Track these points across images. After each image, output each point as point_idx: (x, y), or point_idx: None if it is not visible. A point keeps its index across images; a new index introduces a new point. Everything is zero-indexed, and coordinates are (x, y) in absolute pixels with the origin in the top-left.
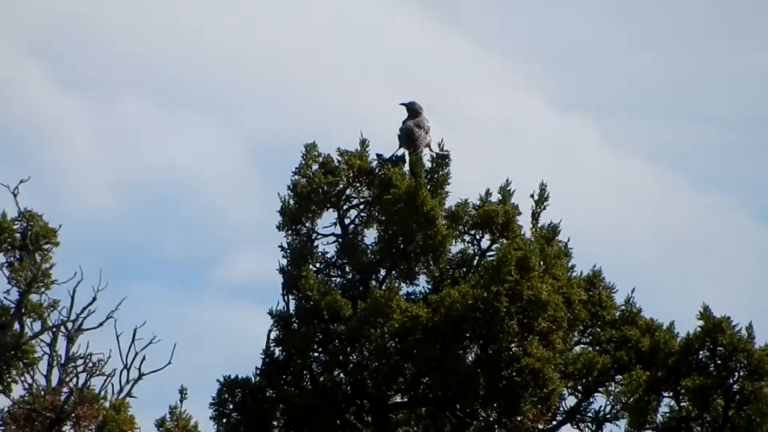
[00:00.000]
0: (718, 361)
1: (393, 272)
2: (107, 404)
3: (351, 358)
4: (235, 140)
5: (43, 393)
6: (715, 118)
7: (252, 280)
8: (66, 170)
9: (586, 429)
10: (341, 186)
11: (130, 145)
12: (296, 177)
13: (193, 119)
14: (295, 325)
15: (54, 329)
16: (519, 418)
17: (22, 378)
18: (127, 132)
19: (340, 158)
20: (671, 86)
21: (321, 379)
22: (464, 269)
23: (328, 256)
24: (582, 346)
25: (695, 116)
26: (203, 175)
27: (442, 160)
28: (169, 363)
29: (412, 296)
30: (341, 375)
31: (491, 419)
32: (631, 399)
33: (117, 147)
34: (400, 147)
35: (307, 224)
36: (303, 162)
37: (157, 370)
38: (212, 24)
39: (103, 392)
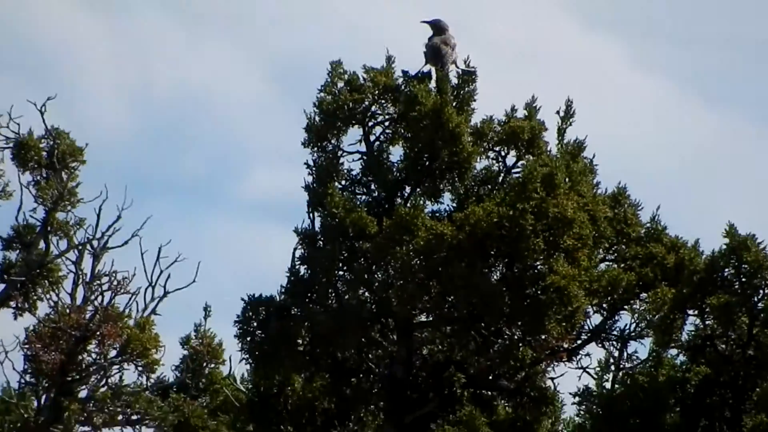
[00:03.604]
0: (743, 279)
1: (418, 189)
2: (132, 322)
3: (376, 276)
4: (256, 58)
5: (68, 311)
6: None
7: (276, 198)
8: (84, 89)
9: (611, 347)
10: (366, 103)
11: (147, 62)
12: (322, 94)
13: (212, 36)
14: (321, 242)
15: (79, 247)
16: (544, 336)
17: (48, 296)
18: (144, 49)
19: (365, 75)
20: (694, 10)
21: (346, 297)
22: (489, 186)
23: (354, 173)
24: (607, 263)
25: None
26: (224, 93)
27: (468, 76)
28: (194, 281)
29: (437, 214)
30: (366, 293)
31: (516, 337)
32: (656, 317)
33: (134, 65)
34: (426, 64)
35: (332, 141)
36: (328, 79)
37: (182, 288)
38: None
39: (127, 310)
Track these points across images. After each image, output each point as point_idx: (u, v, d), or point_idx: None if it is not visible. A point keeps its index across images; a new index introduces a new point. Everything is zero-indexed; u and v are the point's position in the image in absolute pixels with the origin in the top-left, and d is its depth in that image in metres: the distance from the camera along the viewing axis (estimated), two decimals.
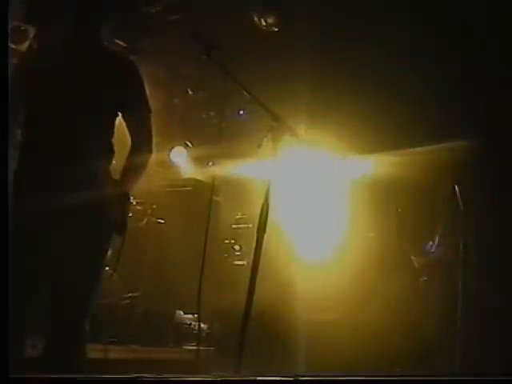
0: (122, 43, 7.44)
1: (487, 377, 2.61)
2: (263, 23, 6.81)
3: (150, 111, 3.59)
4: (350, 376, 2.41)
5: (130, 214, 3.64)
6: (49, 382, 3.03)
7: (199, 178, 8.62)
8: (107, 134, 3.45)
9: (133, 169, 3.50)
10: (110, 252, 3.60)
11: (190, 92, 8.57)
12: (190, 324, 6.98)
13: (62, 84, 3.27)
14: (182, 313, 7.11)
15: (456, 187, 6.15)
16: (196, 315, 6.53)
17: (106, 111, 3.41)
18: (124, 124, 3.54)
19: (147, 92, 3.57)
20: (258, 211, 3.32)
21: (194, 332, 6.78)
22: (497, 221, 6.31)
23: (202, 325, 6.91)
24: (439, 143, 6.43)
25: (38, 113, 3.33)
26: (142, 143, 3.56)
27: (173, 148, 8.95)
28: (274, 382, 2.63)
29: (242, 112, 8.61)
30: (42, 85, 3.32)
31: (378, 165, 6.86)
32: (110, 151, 3.46)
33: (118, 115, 3.47)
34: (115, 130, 3.50)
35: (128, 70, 3.50)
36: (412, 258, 6.65)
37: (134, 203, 7.24)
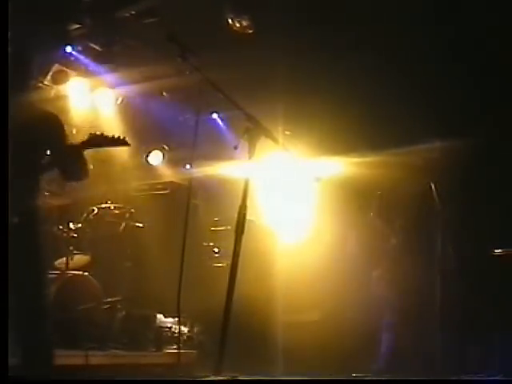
0: (96, 47, 7.43)
1: (485, 377, 2.65)
2: (238, 25, 6.81)
3: None
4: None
5: None
6: (48, 382, 3.04)
7: (177, 181, 8.61)
8: None
9: None
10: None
11: (166, 95, 8.56)
12: (171, 327, 6.97)
13: None
14: (162, 316, 7.10)
15: (432, 186, 6.20)
16: (177, 319, 6.54)
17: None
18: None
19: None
20: (236, 213, 3.33)
21: (175, 335, 6.77)
22: (474, 219, 6.37)
23: (183, 328, 6.92)
24: (416, 144, 6.47)
25: None
26: None
27: (150, 152, 8.93)
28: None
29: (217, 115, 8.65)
30: None
31: (355, 166, 6.90)
32: None
33: None
34: None
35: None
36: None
37: (112, 207, 7.24)
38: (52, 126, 4.10)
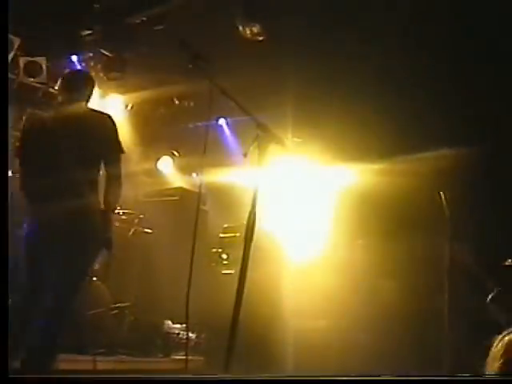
0: (107, 53, 7.46)
1: (487, 377, 2.61)
2: (248, 33, 6.82)
3: (122, 152, 4.39)
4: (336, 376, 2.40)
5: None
6: (48, 382, 3.03)
7: (186, 187, 8.62)
8: (93, 174, 4.29)
9: (111, 196, 4.37)
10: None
11: (176, 101, 8.58)
12: (179, 334, 6.96)
13: (56, 137, 4.18)
14: (170, 323, 7.10)
15: (441, 193, 6.18)
16: (185, 325, 6.54)
17: (89, 158, 4.27)
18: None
19: (119, 136, 4.40)
20: (245, 220, 3.32)
21: (183, 342, 6.77)
22: (481, 226, 6.34)
23: (191, 334, 6.91)
24: (425, 152, 6.46)
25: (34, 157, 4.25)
26: (115, 175, 4.35)
27: (160, 158, 8.95)
28: (265, 381, 2.63)
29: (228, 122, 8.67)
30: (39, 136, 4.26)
31: (364, 173, 6.89)
32: (95, 187, 4.33)
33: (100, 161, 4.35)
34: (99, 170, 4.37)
35: (104, 125, 4.35)
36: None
37: (121, 213, 7.25)
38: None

++++++++++++++++++++

Exercise directions: Give the number of lines in the listing above where the word "zero" appears, and nothing else.

Exercise response: 2